Supplied passage start

ARMv8 Performance: The performance landscape shifts on the Apple M1 platform, which features dedicated hardware acceleration for both the SHA-2 and SHA-3 families. Here, KangarooTwelve emerges as the performance leader. The availability of SHA-3 instructions dramatically accelerates its Keccak-p core, allowing it to edge out the already-fast SIMD implementation of BLAKE3.12 This result highlights a key strategic consideration: K12's performance is intrinsically linked to the presence of these specialized hardware extensions. BLAKE3's performance, while excellent, relies on the universal availability of general-purpose SIMD. The baseline, SHA-512/256, is also significantly more competitive on this platform due to its own hardware acceleration, though it still lags behind the two modern contenders.

Strategic Recommendation and Implementation Guidance

The analysis of algorithmic design, security posture, and quantitative performance data leads to a clear primary recommendation, qualified by important contextual considerations for specific deployment environments.

Definitive Recommendation: BLAKE3

For the primary objective of identifying the single fastest cryptographic hash function for inputs up to 128 bytes, intended as a replacement for SHA-512/256 on a wide range of modern server and desktop hardware, BLAKE3 is the definitive choice.

This recommendation is based on the following justifications:

Superior Performance on x86-64: On the most common server and desktop architecture (x86-64), which largely lacks dedicated hardware acceleration for SHA-512 or SHA-3, BLAKE3's highly optimized SIMD implementation delivers the lowest single-message latency across the entire specified input range.
Efficient Core Function: Its performance advantage stems from a combination of a reduced round count (7 vs. 10 in BLAKE2s) and an ARX-based compression function that is exceptionally well-suited to modern CPU pipelines and SIMD execution.11
Zero Overhead for Small Inputs: The tree-based construction, which is central to its performance on large inputs, is designed to incur zero overhead for inputs smaller than 1024 bytes, ensuring that small-payload performance is not compromised.39
Robust Security: BLAKE3 provides a 128-bit security level, is immune to length-extension attacks, and its reduced round count is justified by extensive public cryptanalysis of its predecessors.33

Contextual Considerations and Alternative Scenarios

While BLAKE3 is the best general-purpose choice, specific deployment targets or workload characteristics may favor an alternative.

Scenario A: ARM-Dominant or Future-Proofed Environments. If the target deployment environment consists exclusively of modern ARMv8.2+ processors that include the optional SHA-3 cryptography extensions (e.g., Apple Silicon-based systems), or if the primary goal is to future-proof an application against the broader adoption of these instructions, KangarooTwelve is an exceptionally strong and likely faster alternative. Its ability to leverage dedicated hardware gives it a performance edge in these specific environments.12
Scenario B: High-Throughput Batch Processing. If the specific workload involves hashing millions of independent small messages in parallel on a single core, the recommendation becomes more nuanced. As demonstrated by the Solana use case, the simpler scheduling of the Merkle-Damgård construction can allow a highly optimized, multi-message implementation of hardware-accelerated SHA-256 to achieve higher aggregate throughput.42 In this specialized scenario, the single-message latency advantage of BLAKE3 may not translate to a throughput advantage, and direct, workload-specific benchmarking is essential.

Supplied passage end

[Prompt A]
According to the hash-function recommendation, how many rounds does BLAKE3 use, compared with BLAKE2s?
[Prompt B]
Pick up the hash-function recommendation after its last sentence and keep writing it.

Data provided start

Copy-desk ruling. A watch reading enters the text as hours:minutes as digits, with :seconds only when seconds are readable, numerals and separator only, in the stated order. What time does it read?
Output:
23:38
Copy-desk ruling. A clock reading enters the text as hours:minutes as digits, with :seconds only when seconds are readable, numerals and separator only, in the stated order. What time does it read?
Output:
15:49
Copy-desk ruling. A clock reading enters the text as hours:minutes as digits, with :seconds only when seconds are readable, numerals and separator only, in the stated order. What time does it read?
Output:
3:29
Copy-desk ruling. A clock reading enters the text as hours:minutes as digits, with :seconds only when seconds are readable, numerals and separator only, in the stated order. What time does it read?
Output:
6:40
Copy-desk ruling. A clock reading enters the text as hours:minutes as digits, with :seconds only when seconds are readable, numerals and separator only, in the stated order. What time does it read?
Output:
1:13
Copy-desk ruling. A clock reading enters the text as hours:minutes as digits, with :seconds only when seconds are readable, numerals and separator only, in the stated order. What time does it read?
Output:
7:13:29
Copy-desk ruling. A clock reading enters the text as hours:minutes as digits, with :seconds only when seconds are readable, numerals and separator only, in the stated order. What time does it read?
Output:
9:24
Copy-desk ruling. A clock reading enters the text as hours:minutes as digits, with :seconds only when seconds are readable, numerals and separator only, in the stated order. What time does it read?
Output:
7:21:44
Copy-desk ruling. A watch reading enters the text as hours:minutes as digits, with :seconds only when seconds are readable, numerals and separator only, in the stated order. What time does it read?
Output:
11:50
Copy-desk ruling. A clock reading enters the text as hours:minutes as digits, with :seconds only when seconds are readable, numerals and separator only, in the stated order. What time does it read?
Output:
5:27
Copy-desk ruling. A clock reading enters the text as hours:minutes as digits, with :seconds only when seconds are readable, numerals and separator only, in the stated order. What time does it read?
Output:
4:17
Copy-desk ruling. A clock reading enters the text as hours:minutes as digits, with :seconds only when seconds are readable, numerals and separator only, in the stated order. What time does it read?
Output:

Data provided end

[Result A]
BLAKE3 uses 7 rounds, while BLAKE2s uses 10.

[Result B]
Library Maturity and Ecosystem Integration: SHA-512 holds the advantage of being a long-standing FIPS standard, included in virtually every cryptographic library, including OpenSSL and OS-native APIs.38 BLAKE3 has mature, highly optimized official implementations in Rust and C, and is gaining widespread adoption, but may not be present in older, legacy systems.9 KangarooTwelve is the least common of the three, though stable implementations are available from its designers and in libraries like PyCryptodome.24

Implementation Best Practices

To successfully deploy a new hash function and realize its performance benefits, the following practices are recommended:

Use Official, Optimized Libraries: The performance gains of modern algorithms like BLAKE3 are contingent on using implementations that correctly leverage hardware features. It is critical to use the official blake3 Rust crate or the C implementation, which include runtime CPU feature detection to automatically enable the fastest available SIMD instruction set (e.g., SSE2, AVX2, AVX-512).9 Using a generic or unoptimized implementation will fail to deliver the expected speed.
Avoid Performance Measurement Pitfalls: The performance of hashing very small inputs is highly susceptible to measurement error caused by the overhead of the calling language or benchmarking framework. As seen in several community benchmarks, measuring performance from a high-level interpreted language like Python can lead to misleading results where the function call overhead dominates the actual hashing time.39 Meaningful benchmarks must be conducted in a compiled language (C, C++, Rust) to accurately measure the algorithm itself.
Final Verification: Before committing to a production deployment, the final step should always be to benchmark the top candidates (BLAKE3, and potentially KangarooTwelve or hardware-accelerated SHA-256 depending on the context) directly within the target application and on the target hardware. This is the only way to definitively confirm that the theoretical and micro-benchmark advantages translate to tangible, real-world performance improvements for the specific use case.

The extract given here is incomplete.